It appears the only thing that was needed to cure Charlie Sheen's megalomania was money. Lots and lots of money.
After a long year of high-profile interviews, touring live shows, and celebrity roasts, Sheen appears to be winding down. He's even admitted culpability for the long-standing conflict between himself and his former employers, Two and a Half Men creator Chuck Lorre and Warner Bros, admitting, "I would've fired my ass, too."
But his newfound humility hasn't stopped Sheen from collecting on his original lawsuit against the hand that fed him. And while it's not the $100 million dollars Sheen crowed about months ago, the sum of $25 million in back pay (along with continued syndication royalties) can certainly be called a win for the man who made "Duh, winning" a horrible catchphrase.
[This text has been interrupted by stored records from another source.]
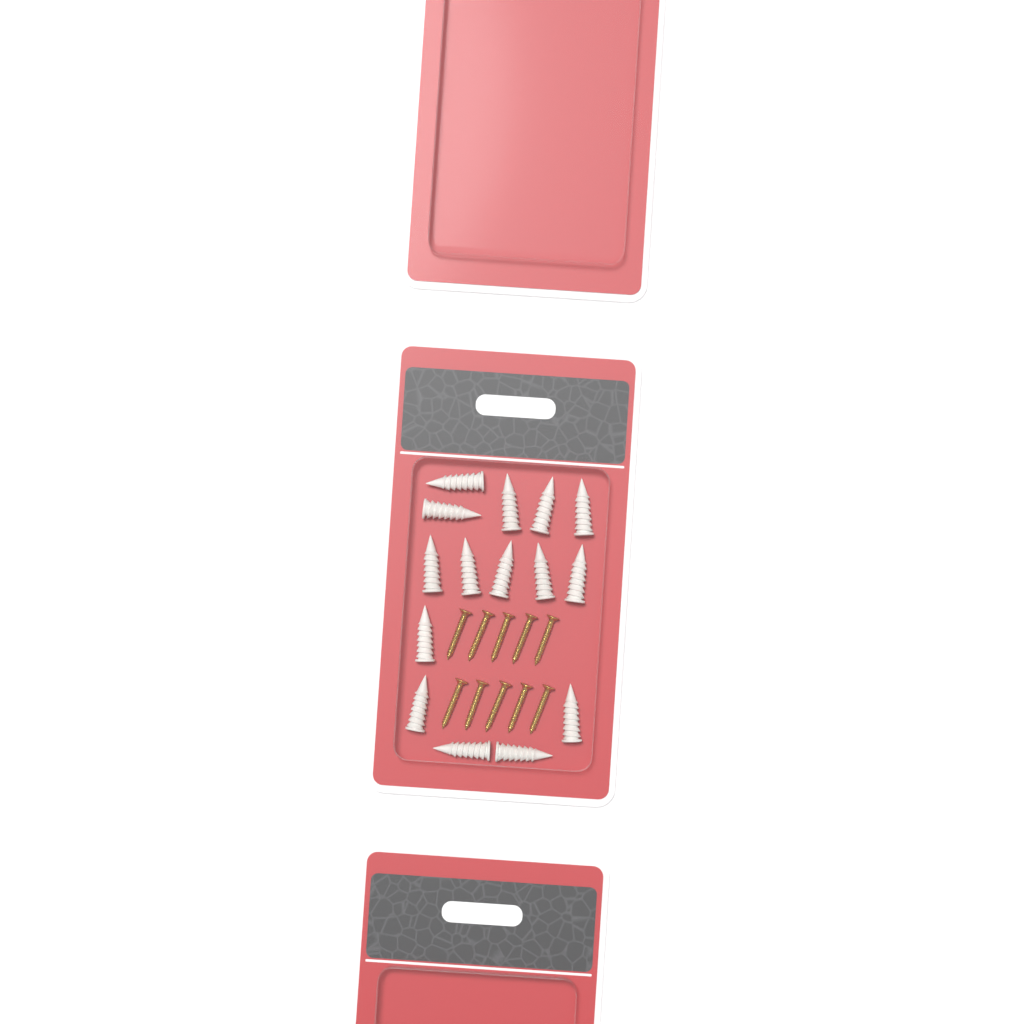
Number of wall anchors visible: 15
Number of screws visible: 10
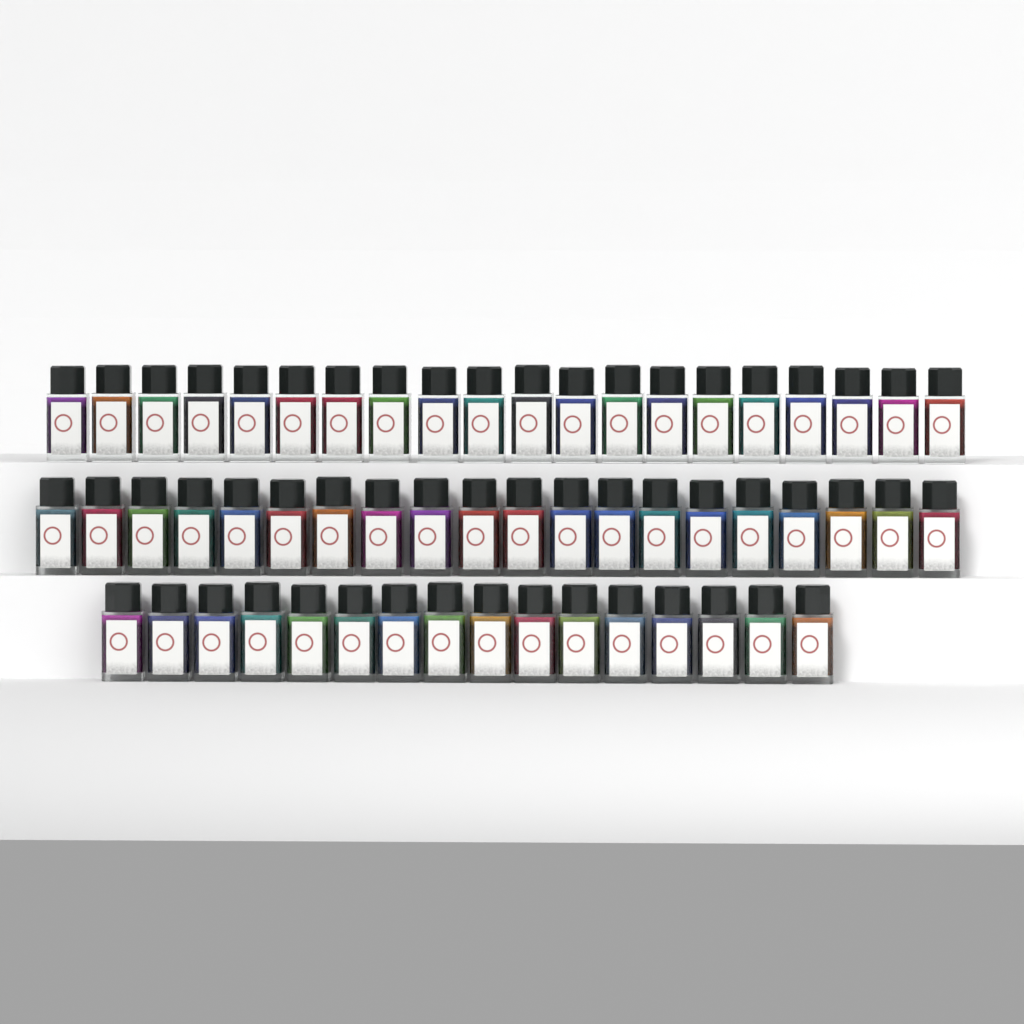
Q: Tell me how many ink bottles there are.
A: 56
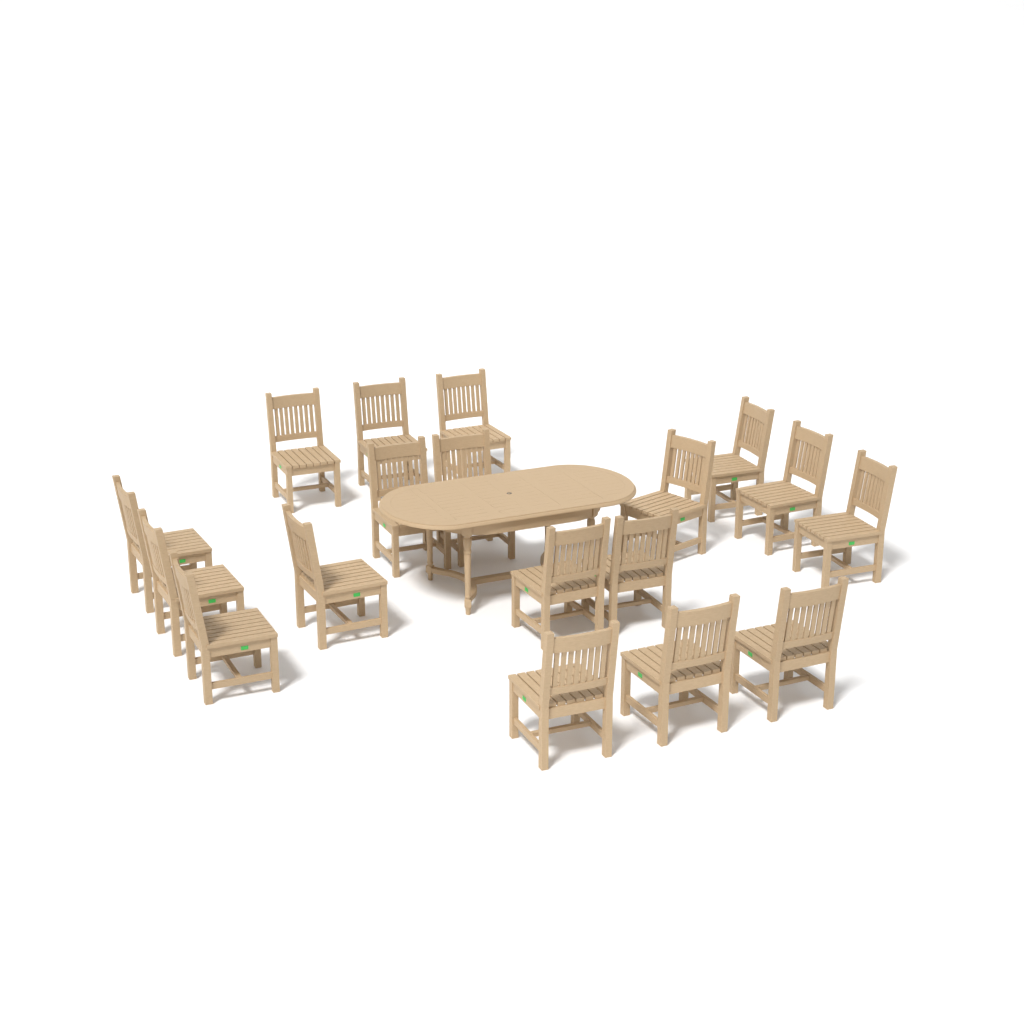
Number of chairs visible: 18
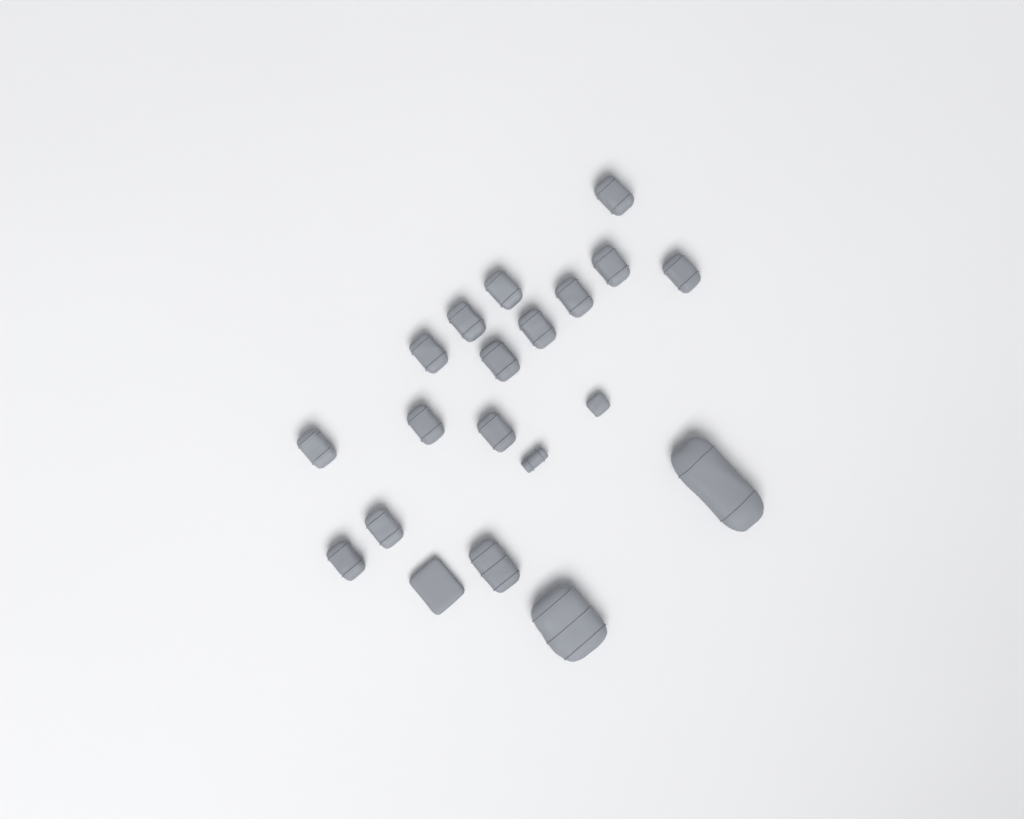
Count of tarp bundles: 20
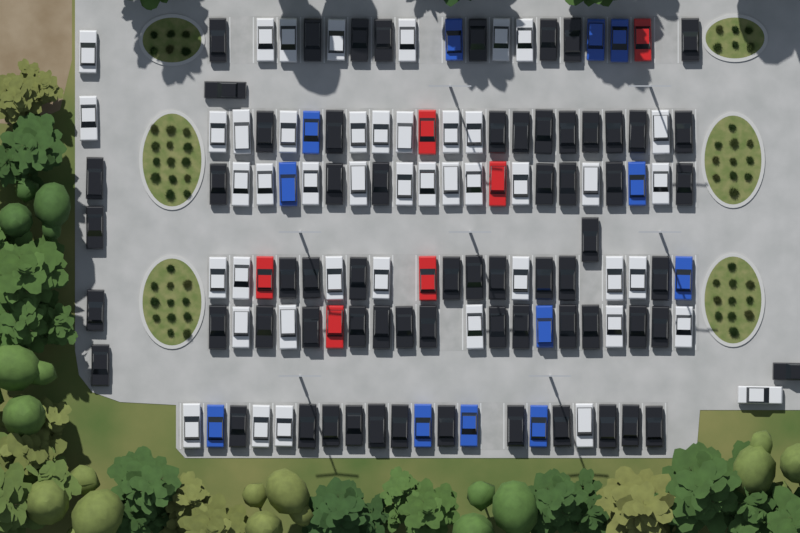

Between the payoff from the roast, his new sitcom deal, and now this, Sheen's made out like a bandit. Now that he's got everybody else's money, I think we've seen the last of Charlie Sheen, warlock. Example: his appearance on Leno last week, during which he appeared a lot more lucid and penitent about his behavior than he ever seemed capable of being in the past. He also confessed to having neither tiger blood nor Adonis DNA — playing it off as just a metaphor/joke/drug-induced delusion.
I'm calling it: Sheen's fifteen minutes of extra-fame are over. Now it's time to return to the life of a simple sitcom-acting millionaire who only appears in the news semi-annually. How Shakespearean.